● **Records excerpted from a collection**
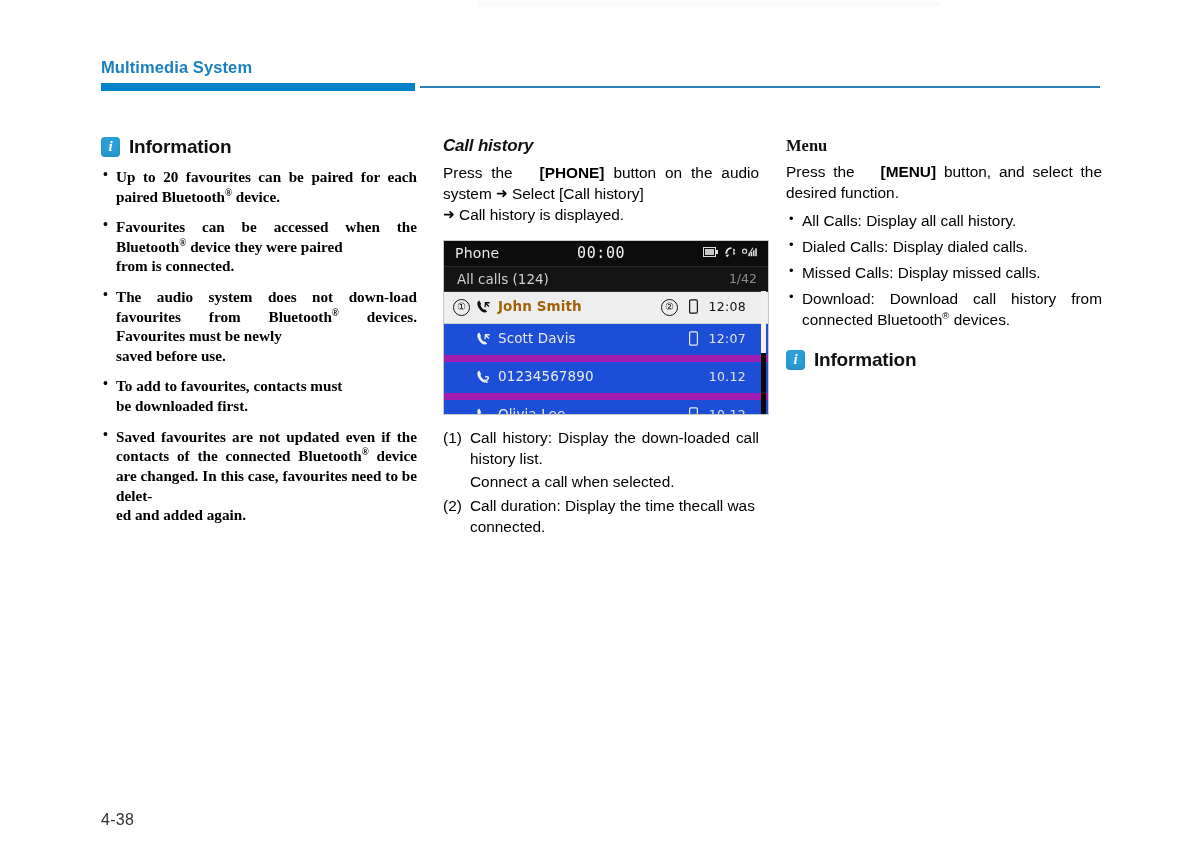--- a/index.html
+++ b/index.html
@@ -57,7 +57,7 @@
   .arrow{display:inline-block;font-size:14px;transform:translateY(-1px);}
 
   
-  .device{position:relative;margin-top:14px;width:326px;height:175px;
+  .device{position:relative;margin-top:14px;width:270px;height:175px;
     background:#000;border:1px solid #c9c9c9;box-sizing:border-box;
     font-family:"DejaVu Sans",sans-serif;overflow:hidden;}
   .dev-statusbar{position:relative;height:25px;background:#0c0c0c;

● **WORK TO COMPLETE**
Output the data above exactly; pictures do not belong in the copy.

● **SOLVED EXERCISE**
--- a/index.html
+++ b/index.html
@@ -57,7 +57,7 @@
   .arrow{display:inline-block;font-size:14px;transform:translateY(-1px);}
 
   
-  .device{position:relative;margin-top:14px;width:326px;height:175px;
+  .device{position:relative;margin-top:14px;width:270px;height:175px;
     background:#000;border:1px solid #c9c9c9;box-sizing:border-box;
     font-family:"DejaVu Sans",sans-serif;overflow:hidden;}
   .dev-statusbar{position:relative;height:25px;background:#0c0c0c;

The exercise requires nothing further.